Dia akan mengerti setiap keadaan kita, juga keadaan orang di sekitarnya.
Termasuk anak-anak dan mertuanya nanti”
“Tumben kamu punya selera tinggi kali ini, Bang?”
tukasnya.
“Pasti ustazahmu itu sangat cantik ya?”, lanjutnya.
“Cantik wajah dibawah rata-rata, tapi hatinya itu
yang membuat aku luluh,” ujarku.
“Aku mengundurkan diri dari kantor dan ingin pergi
keluar negeri pun karena alasan ini. karena kau tidak mau merusak kebahagian
Sarah. Karena bagiku kebahagian Sarah adalah segalanya. Biarlah aku yang
menyingkir dari hidupnya,” lanjutku.
“Ya sudahlah, kalau itu keputusanmu. Aku Cuma bisa
berdo’a agar kamu bisa mendapatkan perempuan yang lebih baik lagi di
perantauanmu kali ini. ngomong-ngomong kemana tujuanmu? Arab, Eropa atau
Amerika, Bang?” tanyanya.
“Aku Cuma berniat menyebrang ke semenanjung melayu,
Malaysia. Alih – alih untuk menenangkan diri.”
“Ah, Cuma ke Malaysia. Tapi di Malaysia, budak-budak
melayu beautiful lho. Bahkan ada yang
bercadar-cadar gitu. Kan cocok tuh buatmu, Bang.

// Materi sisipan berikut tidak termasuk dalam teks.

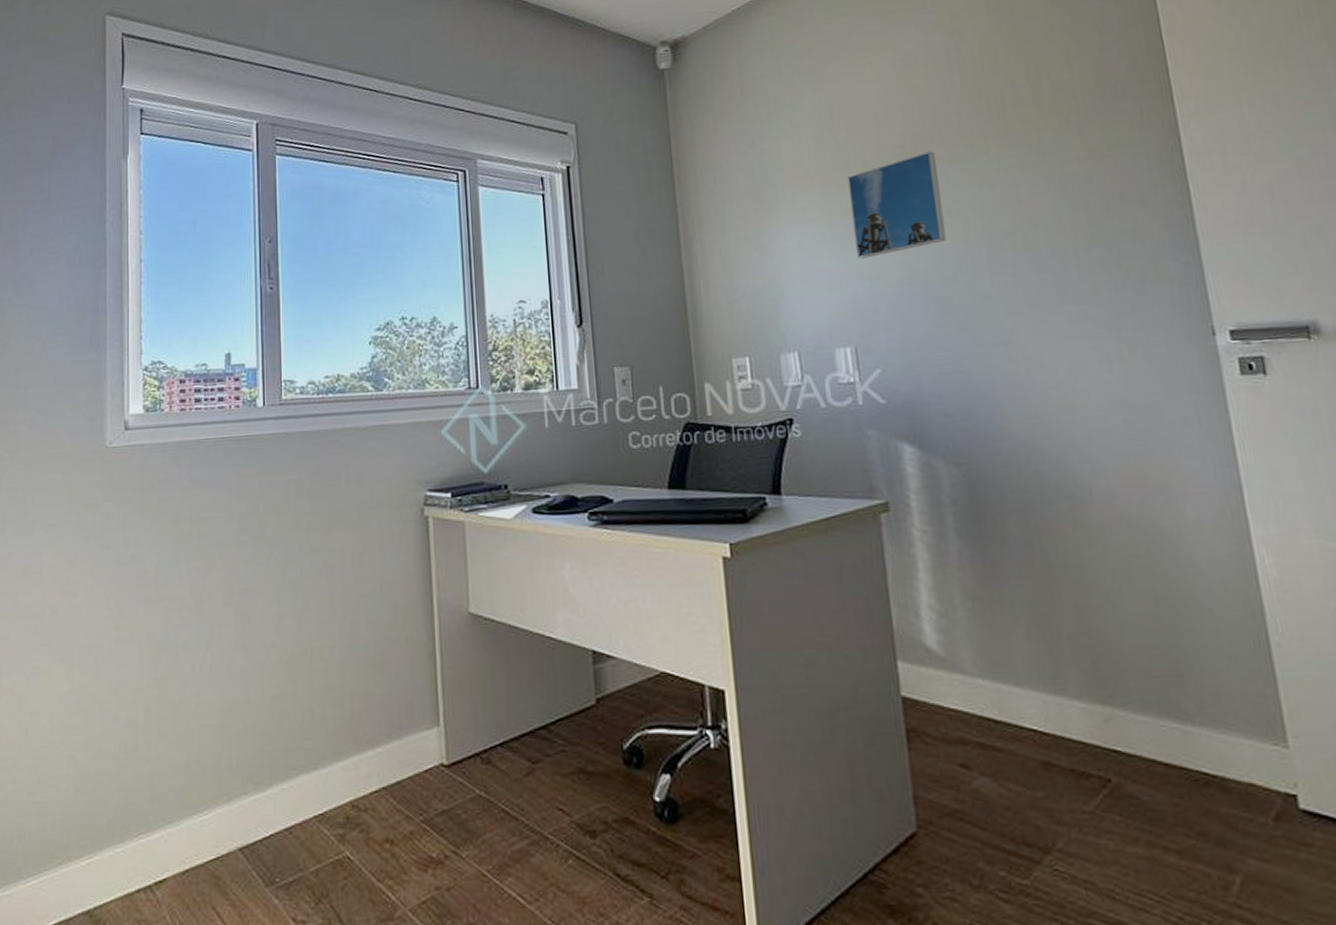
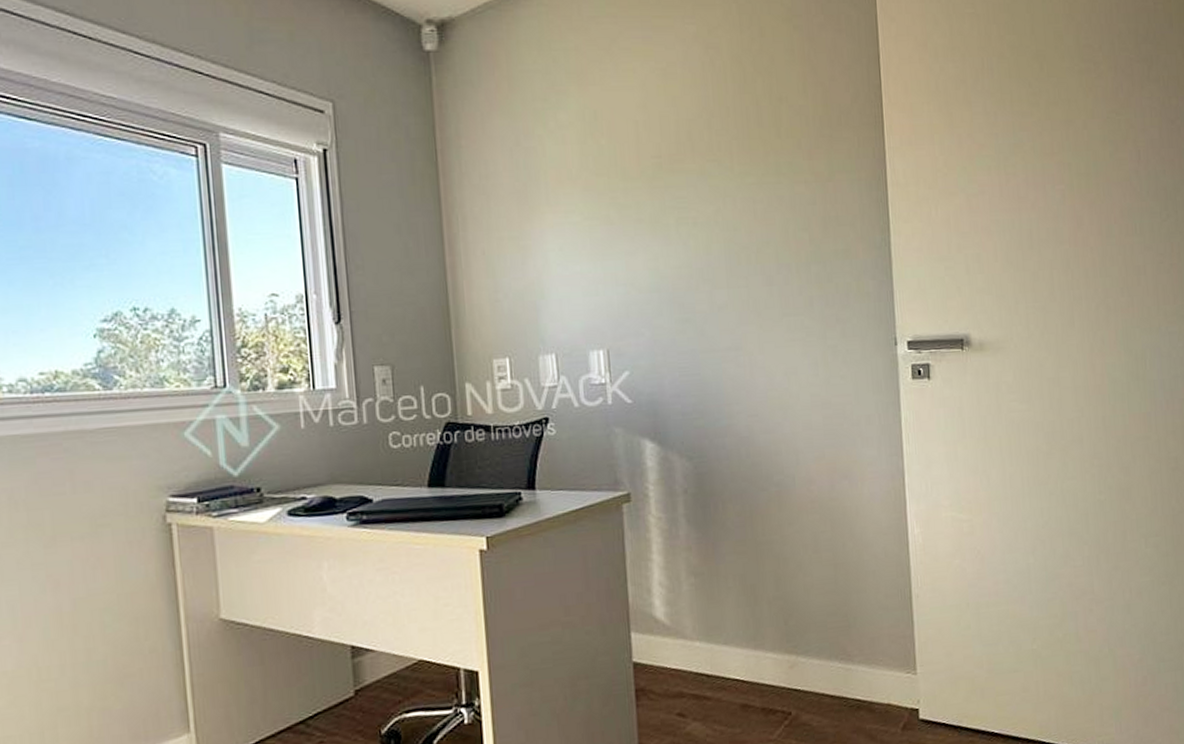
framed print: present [848,151,947,259] -> none [608,163,693,265]

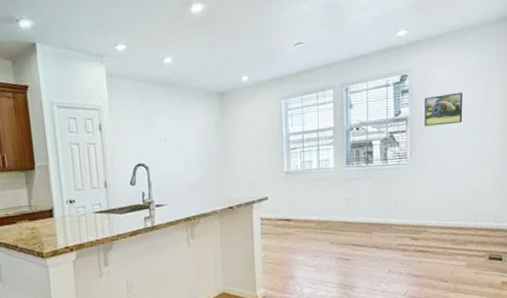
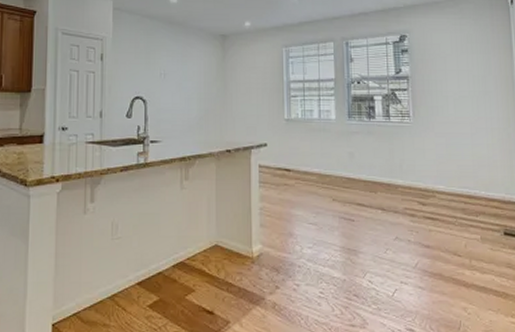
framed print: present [425,92,463,127] -> none [425,56,464,87]

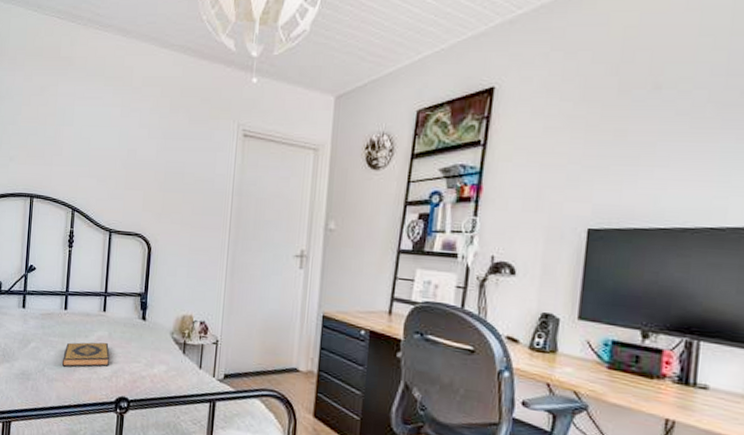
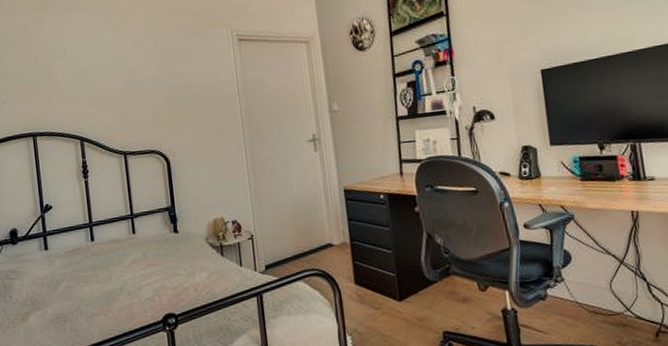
hardback book: present [61,342,110,367] -> none [98,263,149,299]

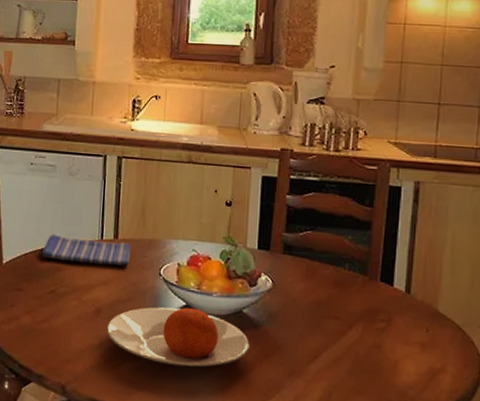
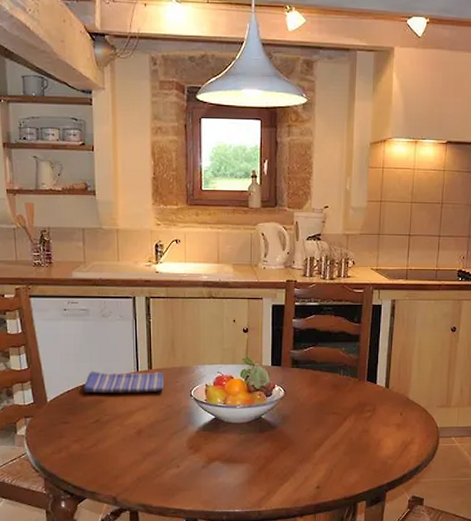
plate: present [106,307,249,367] -> none [148,420,268,467]

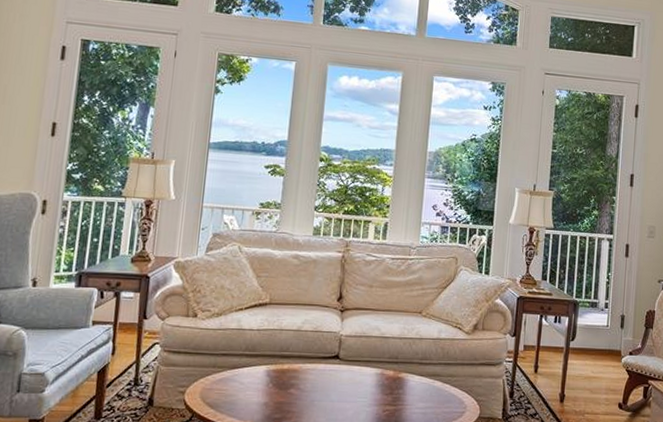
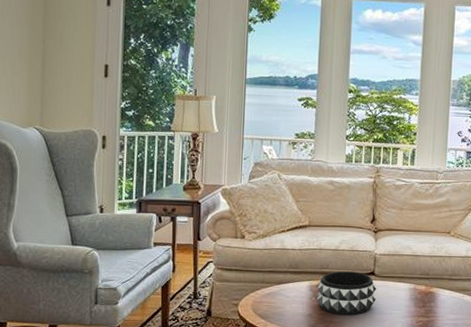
decorative bowl: none [273,354,341,404] -> present [316,271,377,316]

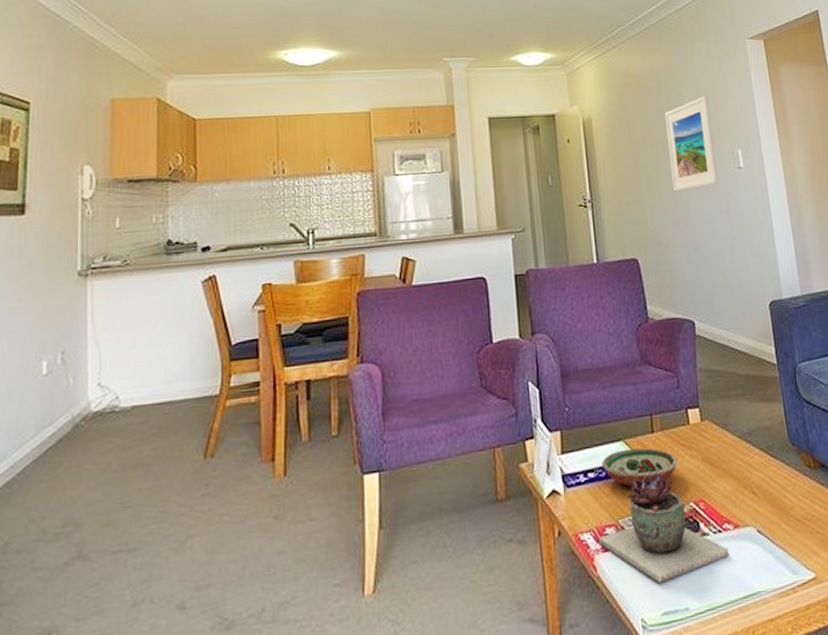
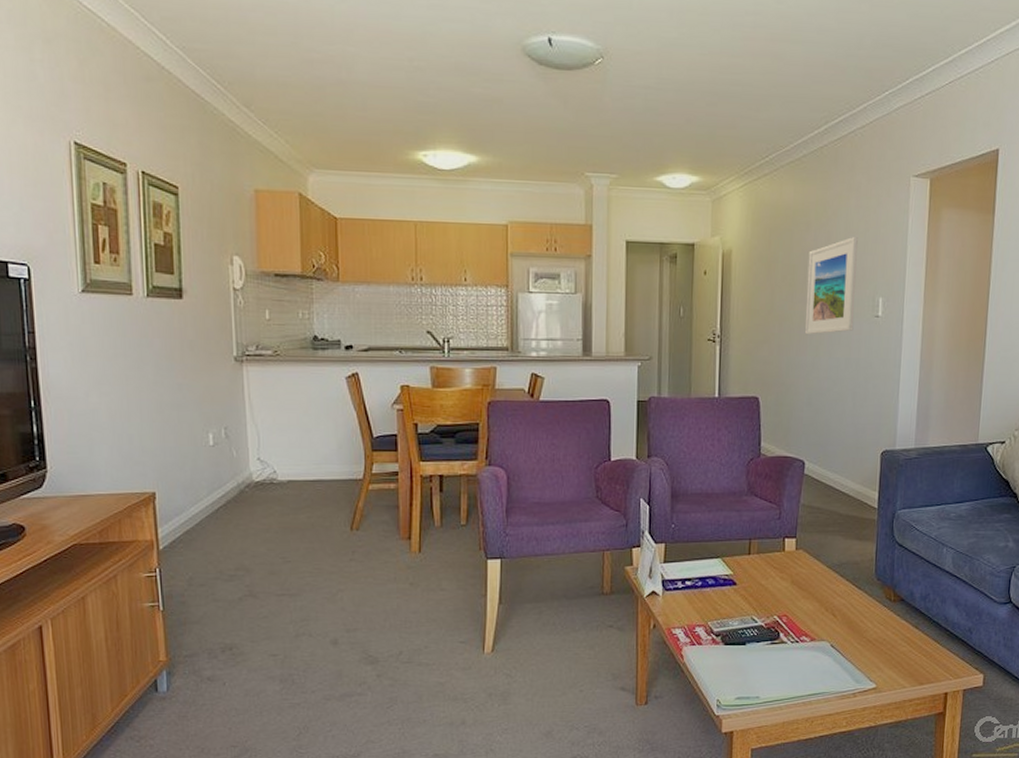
succulent plant: present [599,472,730,583] -> none [689,588,803,675]
decorative bowl: present [602,448,678,487] -> none [699,565,769,597]

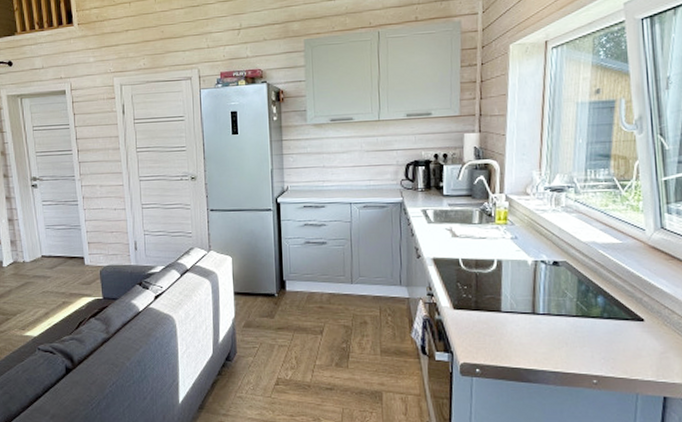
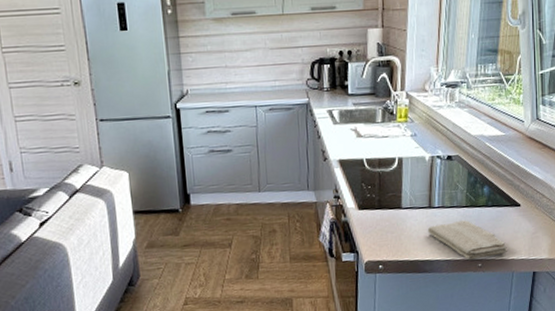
washcloth: none [530,331,630,375] -> present [427,220,508,261]

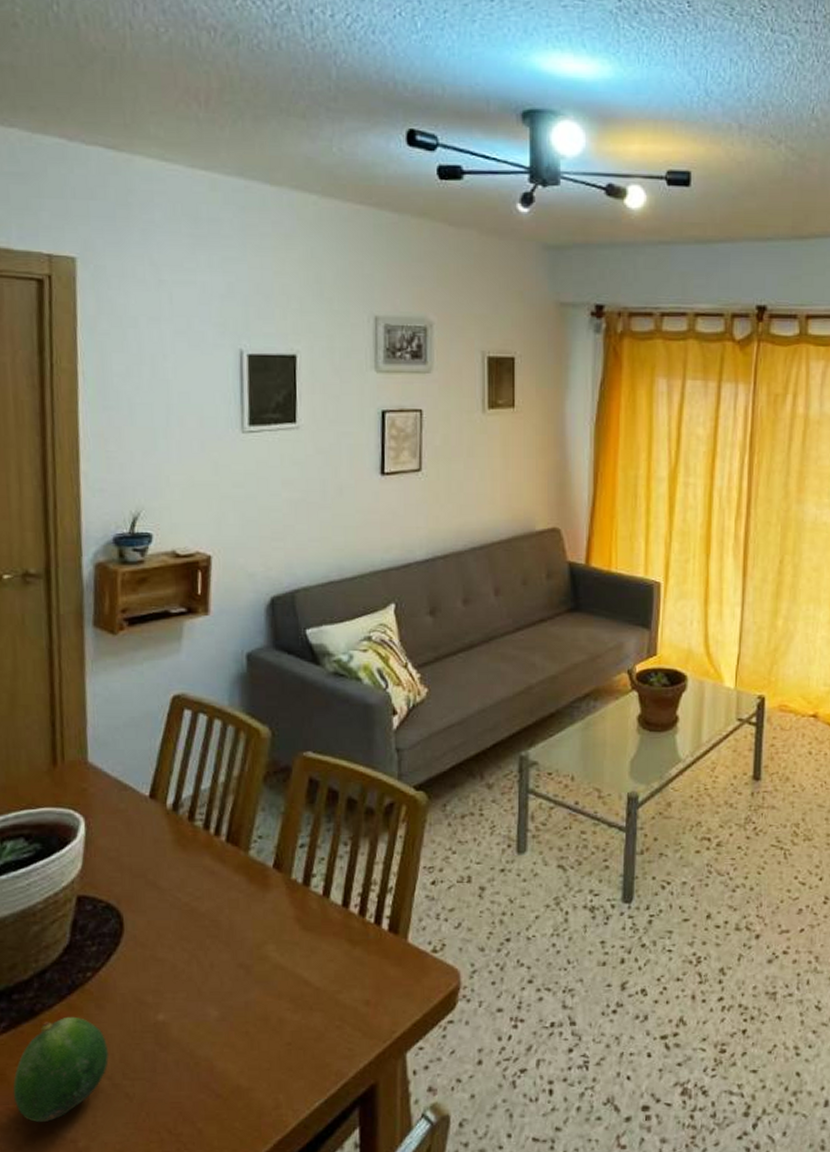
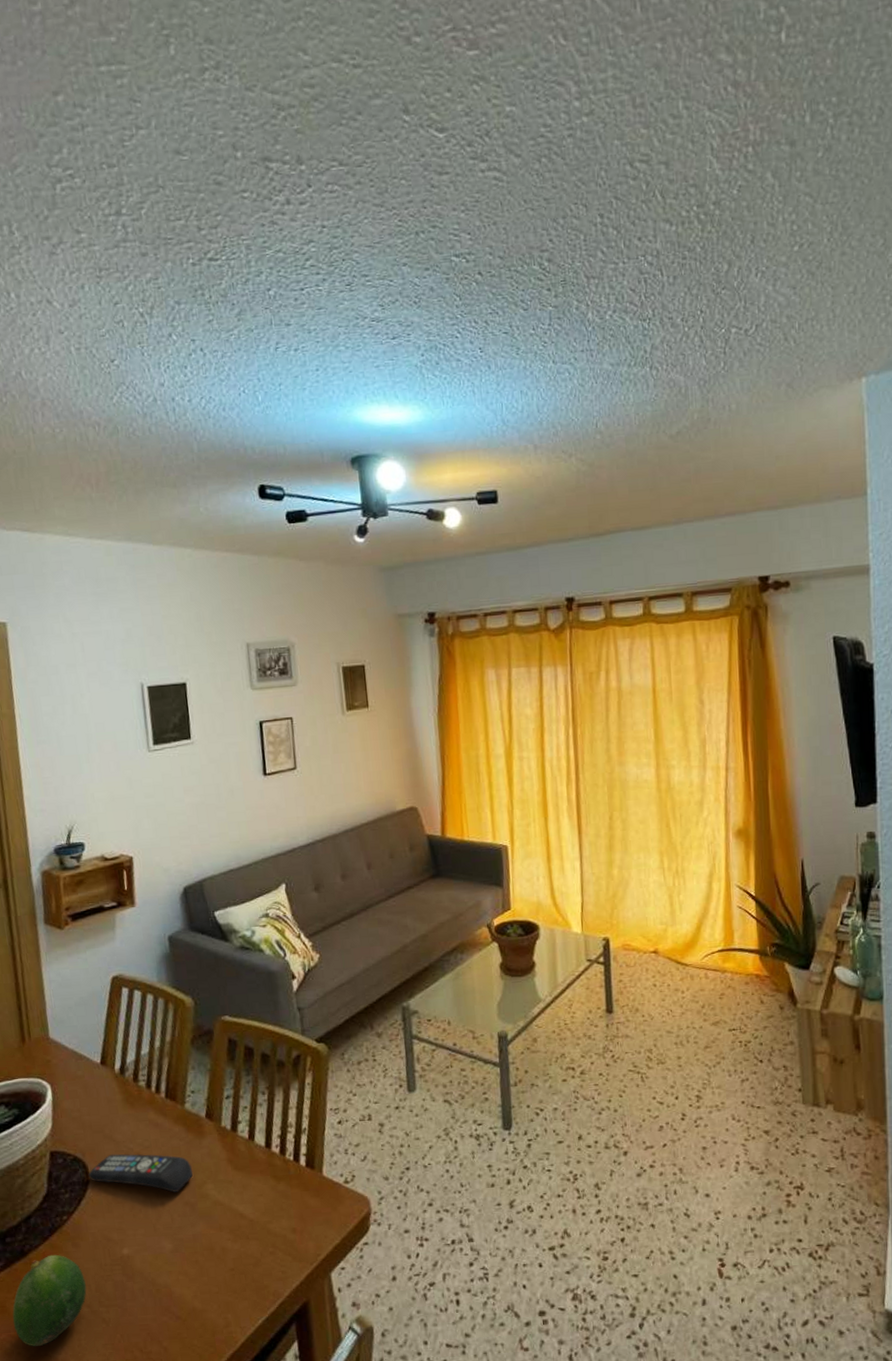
remote control: none [122,903,251,952] -> present [88,1154,193,1192]

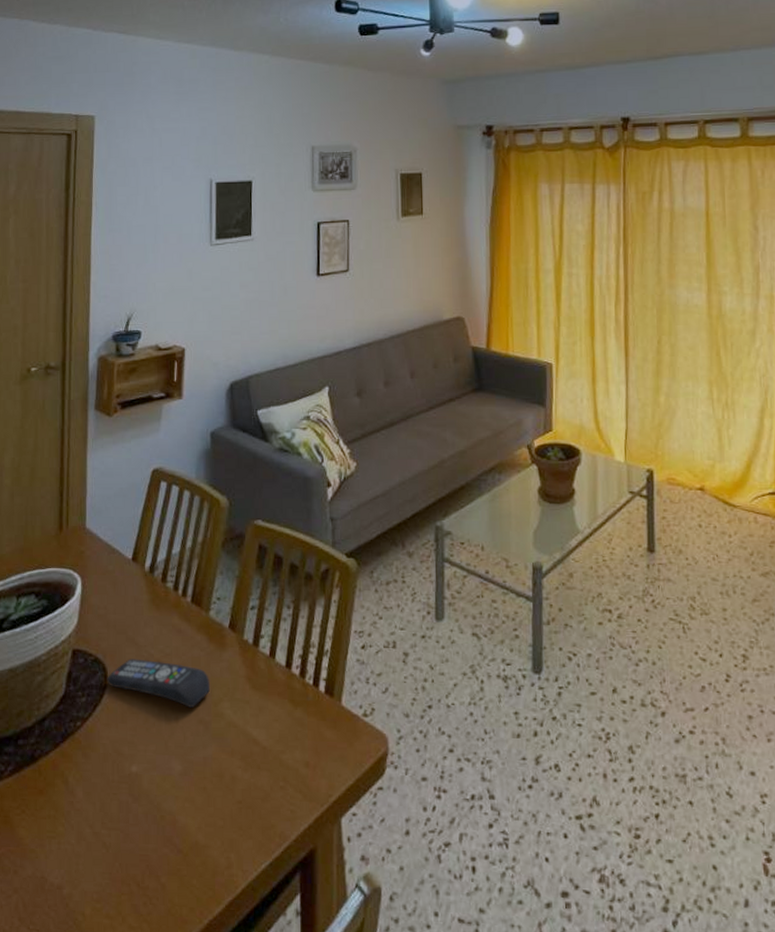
fruit: present [12,1254,87,1347] -> none [14,763,91,867]

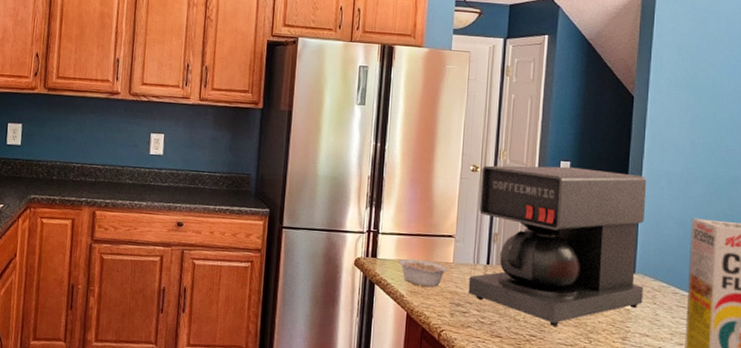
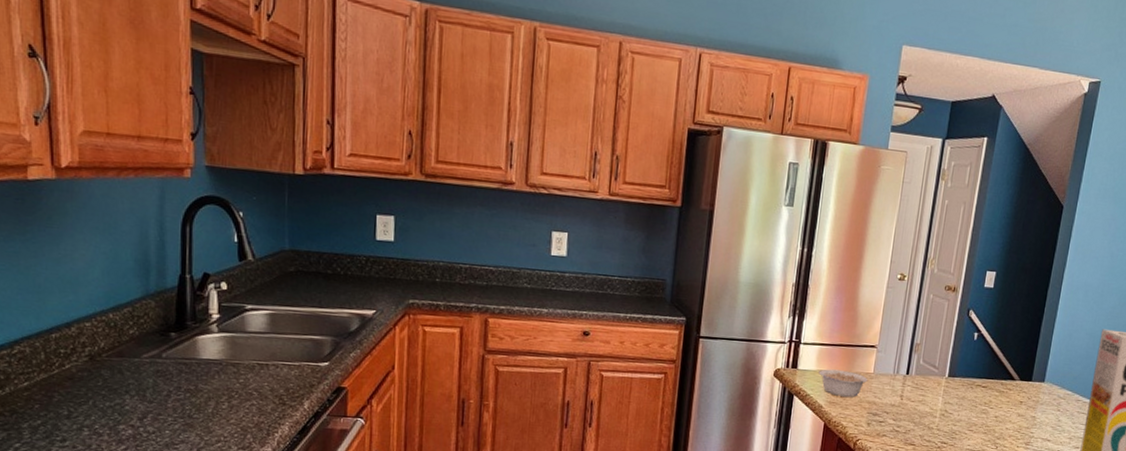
coffee maker: present [468,165,647,327] -> none [886,274,1066,435]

Hahahha.”
“Semoga saja begitu, Difa”, jawabku sambil menyeka
keringat diwajahku.
Perbincangan
kami pun terputus setelah Difa menerima telepon dari kantornya untuk sebuah
rapat penting, katanya. Aku pun pamit pulang. Dia pun mengantarku sampai ujung
pintu. Sesampai di ujung pintu, dia berpesan untuk selalu berdo’a agar
dipermudah untuk segala urusan dunia akhirat. Karena Allah akan mendengar
setiap keluh kesah hamba-Nya. Sambil melambaikan tangan, aku pun memundurkan
mobil dengan hati-hati.
“Hari
sabtu ini jangan lupa antarkan aku ke bandara ya, Difa.”
“Oke,
Sip, Bang. Nanti kabari lagi ya,” ujarnya.
Aku pun pulang dengan sedikit tenang. Setidaknya aku
memahami,keputusanku untuk pergi saat ini adalah keputusan terbaik. Tapi
keputusan yang ku buat ini bisa saja berubah tergantung pada keadaan kedepan.
Kita tidak pernah tahu bagaimana hari esok.